Work order A: Who translated the novel discussed in the book review into English?
Work order B: Rewrite the part of the book review that begins at "When I read" and ends after "full of hope.", replacing "funny" with "amusing".
Work order C: Please carry the book review forward from its last sentence.

[Opening Passage to read section]

When I read New Directions’ description of "The Shoe Tester of Frankfurt," I wanted to put the book back on the shelf and walk away. Here is why:
"The brief and poignant novel from Germany explores existential questions as its [nameless] 46-year-old narrator reflects on broken relationships and other failures, and struggles to come to terms with life."Recalling books with famous flaneurs, I imagined a "Ulysses" requiring an allusion dictionary next to me or a T. S. Eliot poem, heavily footnoted, evoking fear of eating peaches. Instead, Wilhelm Genazino has written a novel that is funny and full of hope.
In this novel translated by Philip Boehm and published in English in 2006, the Shoe Tester strolls the streets of Frankfurt during the 1980s, trying out new models for a luxury shoe company. His walks do not map city sights and there are few references to place names. Perhaps it is not irrelevant that the author moved to Frankfurt after the book - which won the top German literary prize in 2004 - was published.

[Closing Passage to read section]
[Opening Data section]

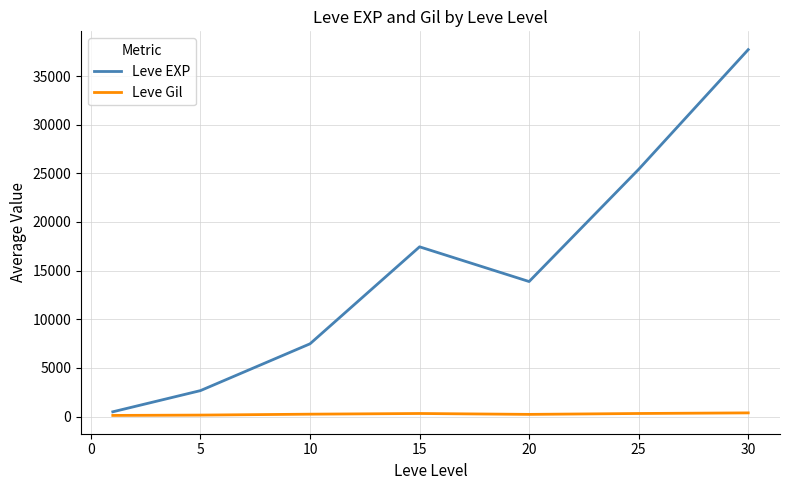

Which series has the largest total across all categories?

Leve EXP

[Closing Data section]

Written reply A: Philip Boehm

Written reply B:
When I read New Directions’ description of "The Shoe Tester of Frankfurt," I wanted to put the book back on the shelf and walk away. Here is why:
"The brief and poignant novel from Germany explores existential questions as its [nameless] 46-year-old narrator reflects on broken relationships and other failures, and struggles to come to terms with life."Recalling books with famous flaneurs, I imagined a "Ulysses" requiring an allusion dictionary next to me or a T. S. Eliot poem, heavily footnoted, evoking fear of eating peaches. Instead, Wilhelm Genazino has written a novel that is amusing and full of hope.

Written reply C:
The pace of the story feels like a series of leisurely walks filled with the intimate conversations of a man who talks with a long time friend as they walk off lunch. What emerges is a person like us – looking for a career or at least the means to make a living, hoping to find a successful relationship, trying to throw out the baggage from his childhood and searching for "authorization" or purpose to his life. His dominant thought is that he is in the world without knowing if he wants to be here: "Namely that I’m here in this world without my inner authorization. Strictly speaking, I’m still waiting for someone to ask me whether I really want to be here."
It seems implausible that he runs into so many ex-girl friends in a city the size of Frankfurt, but who cares? Each encounter brings out a poignant or funny story. An amusing sexual fetish runs through his encounters – his fascination with women’s breasts. Shoe Tester frequently reminisces about Susanne’s breasts, the first woman’s breasts he touched: "I know her bosom . . . from childhood but haven’t seen it or touched it for many years, so perhaps I can no longer claim I really know it. What a strange idea, anyway—wanting to ‘know’ a woman’s bosom!"
Susanne comes and goes in his life. She occupies his thoughts more than his latest ex-girl friend, Lisa, who left him her pension fund out of guilt for leaving him. When Lisa was there, he "could stop being so suspicious of my life the minute I entered my apartment." She answered the phone and dealt with his clients at the shoe factory.
After Lisa moved out two months ago, he filled her room with leaves, a way of saving the leaves and his sanity. He drifts into sex with his hairdresser and meets other ex-girl friends on the street: "I still want a woman but at 46, I feel I’m too old or too used up to play the lover one more time."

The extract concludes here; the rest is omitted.